··· Input data ···

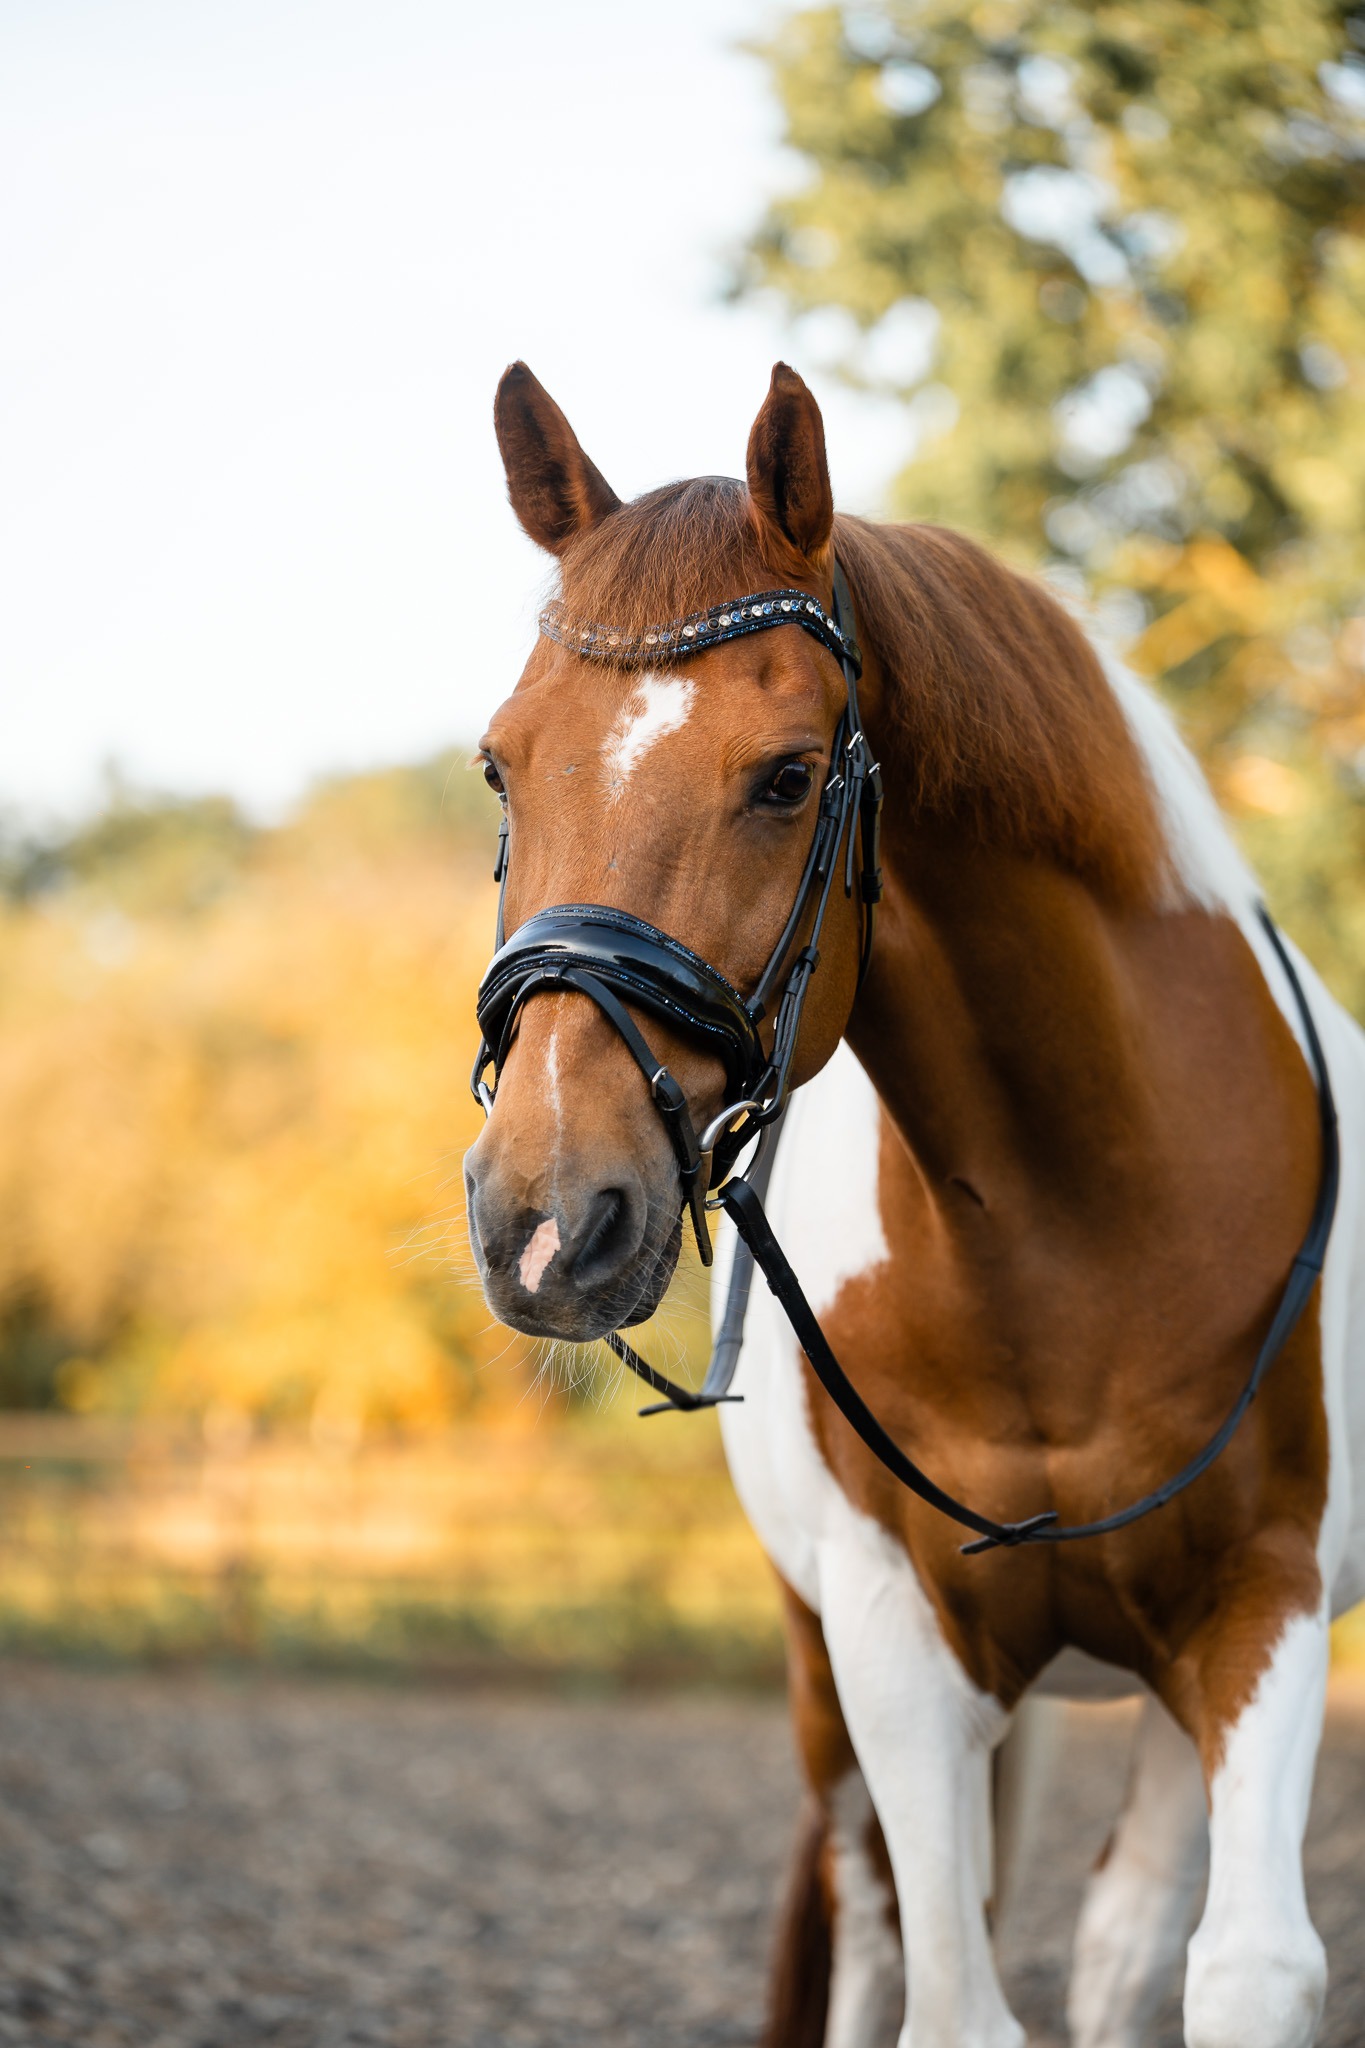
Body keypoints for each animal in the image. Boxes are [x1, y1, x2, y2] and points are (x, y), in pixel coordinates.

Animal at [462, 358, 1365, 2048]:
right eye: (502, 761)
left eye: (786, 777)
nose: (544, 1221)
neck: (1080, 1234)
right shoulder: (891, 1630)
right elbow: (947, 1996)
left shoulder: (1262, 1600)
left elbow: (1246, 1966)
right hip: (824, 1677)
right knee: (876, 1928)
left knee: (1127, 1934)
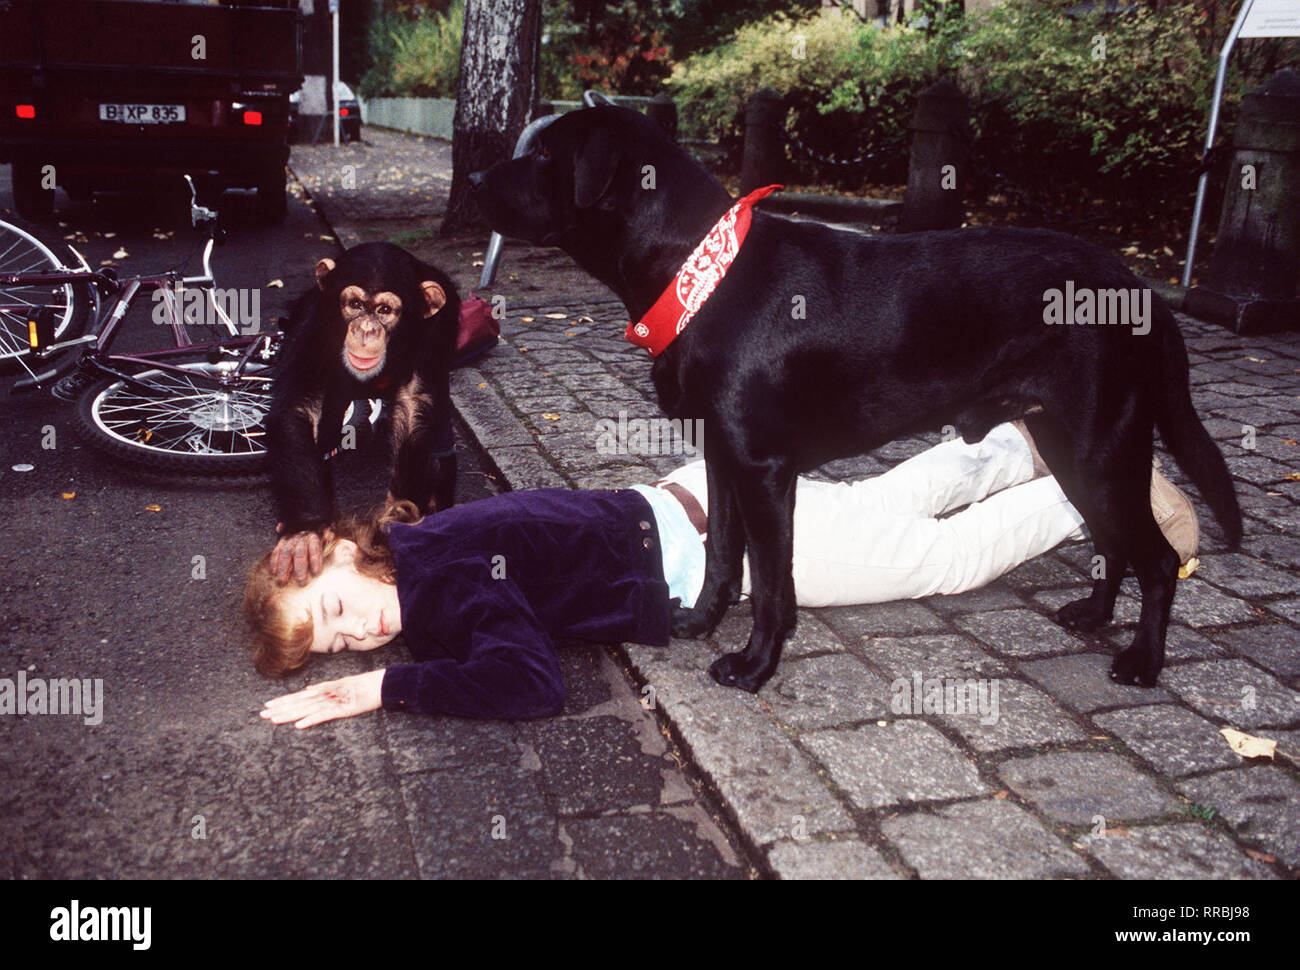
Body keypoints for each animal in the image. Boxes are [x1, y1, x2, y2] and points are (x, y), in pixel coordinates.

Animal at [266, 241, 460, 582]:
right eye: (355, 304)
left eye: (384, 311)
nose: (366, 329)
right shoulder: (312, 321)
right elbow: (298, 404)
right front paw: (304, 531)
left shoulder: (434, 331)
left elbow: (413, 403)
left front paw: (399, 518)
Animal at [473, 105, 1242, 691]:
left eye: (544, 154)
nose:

···
··· Input data ···

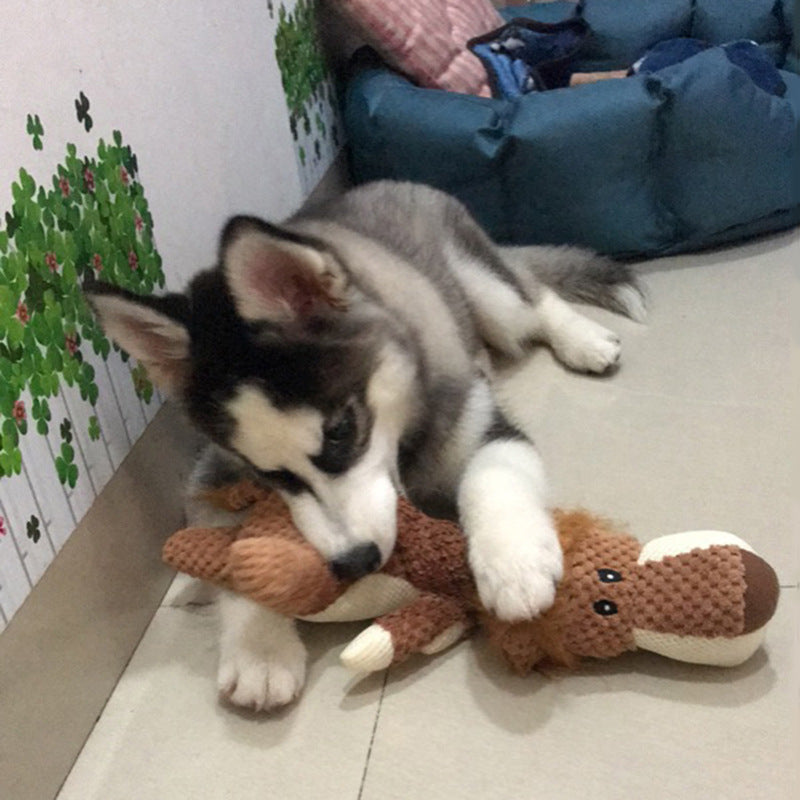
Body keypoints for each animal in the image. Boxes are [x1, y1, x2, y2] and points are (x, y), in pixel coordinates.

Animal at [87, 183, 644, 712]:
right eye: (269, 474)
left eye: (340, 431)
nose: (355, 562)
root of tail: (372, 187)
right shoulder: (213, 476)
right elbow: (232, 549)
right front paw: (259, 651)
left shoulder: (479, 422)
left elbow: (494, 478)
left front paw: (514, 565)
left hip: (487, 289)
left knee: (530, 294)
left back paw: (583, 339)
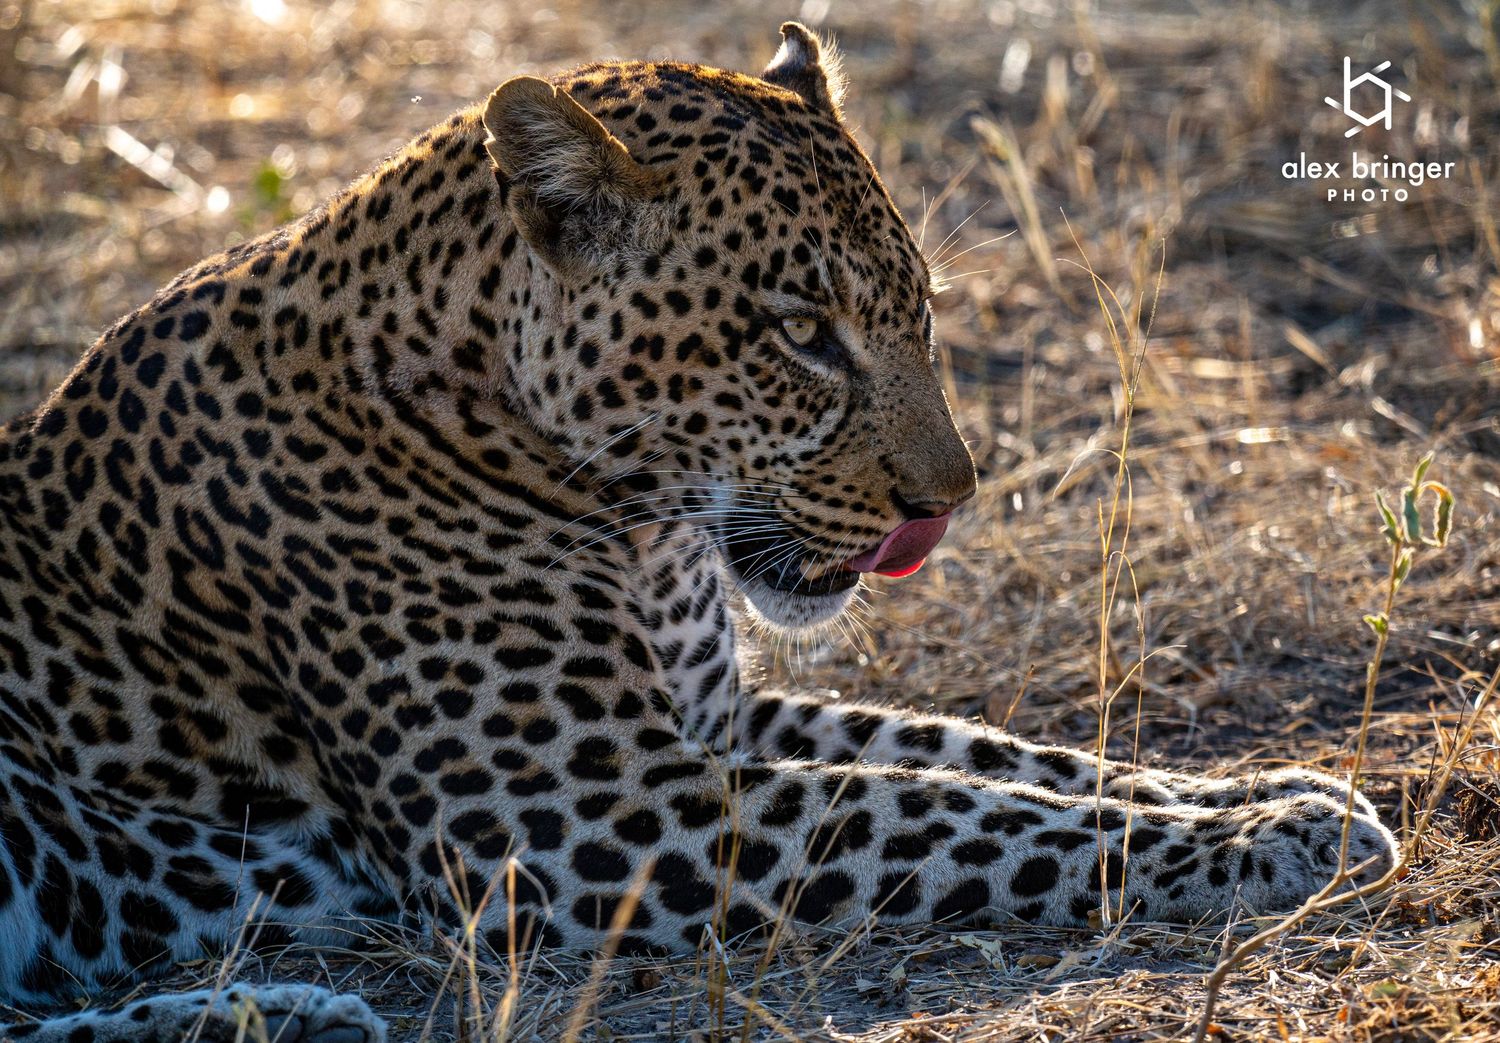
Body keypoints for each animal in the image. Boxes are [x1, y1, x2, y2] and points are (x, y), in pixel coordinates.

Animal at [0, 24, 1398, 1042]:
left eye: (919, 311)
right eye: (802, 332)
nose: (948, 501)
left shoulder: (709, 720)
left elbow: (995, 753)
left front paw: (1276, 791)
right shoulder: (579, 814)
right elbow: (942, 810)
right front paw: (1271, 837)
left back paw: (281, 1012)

···
··· Input data ···

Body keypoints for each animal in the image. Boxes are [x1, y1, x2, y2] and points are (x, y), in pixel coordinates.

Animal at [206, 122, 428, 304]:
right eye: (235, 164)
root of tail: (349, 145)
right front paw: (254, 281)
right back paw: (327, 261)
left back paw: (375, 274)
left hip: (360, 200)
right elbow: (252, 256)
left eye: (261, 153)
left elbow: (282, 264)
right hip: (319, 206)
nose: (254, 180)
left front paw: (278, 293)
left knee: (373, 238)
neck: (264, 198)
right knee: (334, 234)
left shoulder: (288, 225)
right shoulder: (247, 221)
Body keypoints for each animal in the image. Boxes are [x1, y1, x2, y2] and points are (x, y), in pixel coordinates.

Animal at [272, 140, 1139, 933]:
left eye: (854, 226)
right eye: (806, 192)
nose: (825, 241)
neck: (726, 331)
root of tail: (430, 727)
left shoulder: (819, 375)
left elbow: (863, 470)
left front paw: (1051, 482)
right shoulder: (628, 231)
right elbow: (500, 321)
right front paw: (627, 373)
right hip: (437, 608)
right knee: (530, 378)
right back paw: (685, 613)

···

In the entries above, find each line containing the string "root" and copy it.

Answer for the task —
root of tail: (372, 187)
root of tail: (349, 145)
root of tail: (430, 727)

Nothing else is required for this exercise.